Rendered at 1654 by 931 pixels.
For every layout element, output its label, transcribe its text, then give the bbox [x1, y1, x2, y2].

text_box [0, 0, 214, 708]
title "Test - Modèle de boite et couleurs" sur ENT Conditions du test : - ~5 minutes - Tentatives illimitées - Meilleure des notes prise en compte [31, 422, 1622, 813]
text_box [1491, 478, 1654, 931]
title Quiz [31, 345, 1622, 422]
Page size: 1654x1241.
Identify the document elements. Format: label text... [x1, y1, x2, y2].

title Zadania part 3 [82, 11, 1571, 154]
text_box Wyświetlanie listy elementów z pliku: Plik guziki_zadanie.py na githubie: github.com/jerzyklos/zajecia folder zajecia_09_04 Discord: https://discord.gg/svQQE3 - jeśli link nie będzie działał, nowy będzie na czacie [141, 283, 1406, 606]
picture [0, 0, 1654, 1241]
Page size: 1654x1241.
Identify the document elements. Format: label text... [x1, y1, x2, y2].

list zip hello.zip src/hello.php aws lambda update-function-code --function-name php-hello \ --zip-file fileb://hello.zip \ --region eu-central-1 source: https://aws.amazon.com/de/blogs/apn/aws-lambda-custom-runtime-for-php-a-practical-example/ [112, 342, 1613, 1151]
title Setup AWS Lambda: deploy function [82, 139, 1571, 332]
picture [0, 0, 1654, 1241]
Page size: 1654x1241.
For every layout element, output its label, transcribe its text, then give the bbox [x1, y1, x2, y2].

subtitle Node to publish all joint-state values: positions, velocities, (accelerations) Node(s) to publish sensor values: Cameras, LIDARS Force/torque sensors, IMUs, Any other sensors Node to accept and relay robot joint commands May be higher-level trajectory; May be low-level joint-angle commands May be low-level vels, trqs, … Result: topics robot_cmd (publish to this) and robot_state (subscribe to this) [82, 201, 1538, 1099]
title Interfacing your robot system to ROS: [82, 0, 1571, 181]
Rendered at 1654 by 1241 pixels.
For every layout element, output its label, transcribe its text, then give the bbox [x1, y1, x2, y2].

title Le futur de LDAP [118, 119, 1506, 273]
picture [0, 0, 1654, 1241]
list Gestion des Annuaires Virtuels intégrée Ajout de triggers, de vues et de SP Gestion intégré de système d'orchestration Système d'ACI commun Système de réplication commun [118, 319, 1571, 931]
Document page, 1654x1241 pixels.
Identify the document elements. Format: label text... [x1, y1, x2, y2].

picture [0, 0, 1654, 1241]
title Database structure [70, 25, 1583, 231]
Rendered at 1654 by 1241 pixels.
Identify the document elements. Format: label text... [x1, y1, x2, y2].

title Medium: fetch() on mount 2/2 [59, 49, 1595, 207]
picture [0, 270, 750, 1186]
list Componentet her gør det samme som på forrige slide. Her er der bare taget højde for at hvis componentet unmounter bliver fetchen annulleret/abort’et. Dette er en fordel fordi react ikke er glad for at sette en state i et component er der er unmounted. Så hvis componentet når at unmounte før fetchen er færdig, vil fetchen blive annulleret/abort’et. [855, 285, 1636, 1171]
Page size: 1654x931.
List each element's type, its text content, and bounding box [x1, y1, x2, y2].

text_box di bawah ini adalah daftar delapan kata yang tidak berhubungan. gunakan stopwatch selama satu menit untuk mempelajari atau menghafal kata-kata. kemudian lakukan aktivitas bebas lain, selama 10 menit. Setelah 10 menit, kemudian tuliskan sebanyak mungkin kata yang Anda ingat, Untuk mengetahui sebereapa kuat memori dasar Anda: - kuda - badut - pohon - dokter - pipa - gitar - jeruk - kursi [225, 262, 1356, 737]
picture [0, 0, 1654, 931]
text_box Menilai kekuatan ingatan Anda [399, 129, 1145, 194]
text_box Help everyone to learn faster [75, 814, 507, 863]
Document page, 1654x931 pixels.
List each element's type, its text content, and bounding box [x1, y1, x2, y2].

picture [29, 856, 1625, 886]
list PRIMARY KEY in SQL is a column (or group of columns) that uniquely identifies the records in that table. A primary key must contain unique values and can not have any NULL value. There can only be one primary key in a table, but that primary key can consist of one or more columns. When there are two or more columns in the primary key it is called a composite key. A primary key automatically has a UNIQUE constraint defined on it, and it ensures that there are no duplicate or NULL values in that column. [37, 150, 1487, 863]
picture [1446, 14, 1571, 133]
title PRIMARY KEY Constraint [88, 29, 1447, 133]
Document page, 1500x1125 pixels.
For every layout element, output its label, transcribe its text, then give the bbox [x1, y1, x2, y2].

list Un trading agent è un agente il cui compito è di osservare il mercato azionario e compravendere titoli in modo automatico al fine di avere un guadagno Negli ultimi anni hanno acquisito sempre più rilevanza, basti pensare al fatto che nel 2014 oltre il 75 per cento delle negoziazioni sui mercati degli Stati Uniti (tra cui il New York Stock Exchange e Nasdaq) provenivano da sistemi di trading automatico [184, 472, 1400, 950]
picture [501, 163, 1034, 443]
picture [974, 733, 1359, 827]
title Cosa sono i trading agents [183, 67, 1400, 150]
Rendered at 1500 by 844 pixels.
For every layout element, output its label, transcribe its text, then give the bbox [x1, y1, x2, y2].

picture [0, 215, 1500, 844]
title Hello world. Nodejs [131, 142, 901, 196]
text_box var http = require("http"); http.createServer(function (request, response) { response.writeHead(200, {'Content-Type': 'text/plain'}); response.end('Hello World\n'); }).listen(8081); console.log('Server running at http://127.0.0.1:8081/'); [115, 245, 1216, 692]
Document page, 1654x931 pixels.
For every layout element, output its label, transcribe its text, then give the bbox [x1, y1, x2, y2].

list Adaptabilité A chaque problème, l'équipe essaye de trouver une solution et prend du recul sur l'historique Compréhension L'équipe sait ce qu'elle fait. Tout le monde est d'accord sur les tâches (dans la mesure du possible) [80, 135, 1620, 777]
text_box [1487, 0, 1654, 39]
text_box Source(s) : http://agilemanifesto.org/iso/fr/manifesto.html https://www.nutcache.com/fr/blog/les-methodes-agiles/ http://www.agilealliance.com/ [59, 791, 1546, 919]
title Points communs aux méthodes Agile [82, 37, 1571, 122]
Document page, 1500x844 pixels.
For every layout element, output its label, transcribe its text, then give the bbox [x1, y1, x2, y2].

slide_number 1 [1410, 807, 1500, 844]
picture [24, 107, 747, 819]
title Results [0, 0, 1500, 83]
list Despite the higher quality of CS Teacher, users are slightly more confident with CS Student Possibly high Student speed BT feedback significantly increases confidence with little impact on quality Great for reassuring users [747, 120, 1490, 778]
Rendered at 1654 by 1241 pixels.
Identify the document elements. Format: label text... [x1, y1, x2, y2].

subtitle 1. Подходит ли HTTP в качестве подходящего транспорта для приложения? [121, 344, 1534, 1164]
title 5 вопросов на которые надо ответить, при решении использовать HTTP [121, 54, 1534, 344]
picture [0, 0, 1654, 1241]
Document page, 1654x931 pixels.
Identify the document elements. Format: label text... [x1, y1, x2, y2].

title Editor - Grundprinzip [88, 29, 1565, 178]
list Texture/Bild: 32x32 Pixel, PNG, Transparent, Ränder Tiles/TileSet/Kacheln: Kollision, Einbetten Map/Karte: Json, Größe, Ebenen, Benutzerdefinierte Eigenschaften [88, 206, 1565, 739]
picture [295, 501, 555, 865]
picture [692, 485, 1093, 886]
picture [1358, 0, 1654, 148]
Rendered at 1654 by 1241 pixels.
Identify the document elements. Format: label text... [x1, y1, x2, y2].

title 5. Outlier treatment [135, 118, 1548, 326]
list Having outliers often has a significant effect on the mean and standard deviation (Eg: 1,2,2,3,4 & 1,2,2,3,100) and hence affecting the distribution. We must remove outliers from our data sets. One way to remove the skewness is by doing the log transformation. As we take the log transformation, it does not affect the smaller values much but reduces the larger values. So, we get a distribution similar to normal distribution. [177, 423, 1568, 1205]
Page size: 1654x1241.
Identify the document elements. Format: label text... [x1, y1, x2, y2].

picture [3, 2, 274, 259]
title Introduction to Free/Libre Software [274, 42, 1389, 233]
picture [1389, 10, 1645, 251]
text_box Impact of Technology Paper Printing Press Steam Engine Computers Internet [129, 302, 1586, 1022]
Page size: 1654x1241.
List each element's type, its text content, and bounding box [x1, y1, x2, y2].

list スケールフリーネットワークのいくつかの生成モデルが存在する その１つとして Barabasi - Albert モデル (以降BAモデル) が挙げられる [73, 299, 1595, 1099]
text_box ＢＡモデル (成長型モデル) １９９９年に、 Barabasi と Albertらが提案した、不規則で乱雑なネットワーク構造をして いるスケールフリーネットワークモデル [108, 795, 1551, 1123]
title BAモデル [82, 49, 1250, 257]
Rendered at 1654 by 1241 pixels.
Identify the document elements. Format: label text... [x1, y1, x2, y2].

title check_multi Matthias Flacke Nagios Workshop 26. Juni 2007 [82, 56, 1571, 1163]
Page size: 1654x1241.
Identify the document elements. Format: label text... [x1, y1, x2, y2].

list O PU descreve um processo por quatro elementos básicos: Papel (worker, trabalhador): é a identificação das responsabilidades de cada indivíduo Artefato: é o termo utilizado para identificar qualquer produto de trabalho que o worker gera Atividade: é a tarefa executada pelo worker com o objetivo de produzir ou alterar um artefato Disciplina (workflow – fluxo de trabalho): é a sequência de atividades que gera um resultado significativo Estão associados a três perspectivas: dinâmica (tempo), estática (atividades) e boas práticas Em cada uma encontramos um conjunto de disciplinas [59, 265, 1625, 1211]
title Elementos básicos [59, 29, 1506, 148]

§

## PROBLEM
Reproduce the data word for word, from its first line through the line that contains "title Quiz [31, 345, 1622, 422]", including both.

## THE RESULT
Rendered at 1654 by 931 pixels.
For every layout element, output its label, transcribe its text, then give the bbox [x1, y1, x2, y2].

text_box [0, 0, 214, 708]
title "Test - Modèle de boite et couleurs" sur ENT Conditions du test : - ~5 minutes - Tentatives illimitées - Meilleure des notes prise en compte [31, 422, 1622, 813]
text_box [1491, 478, 1654, 931]
title Quiz [31, 345, 1622, 422]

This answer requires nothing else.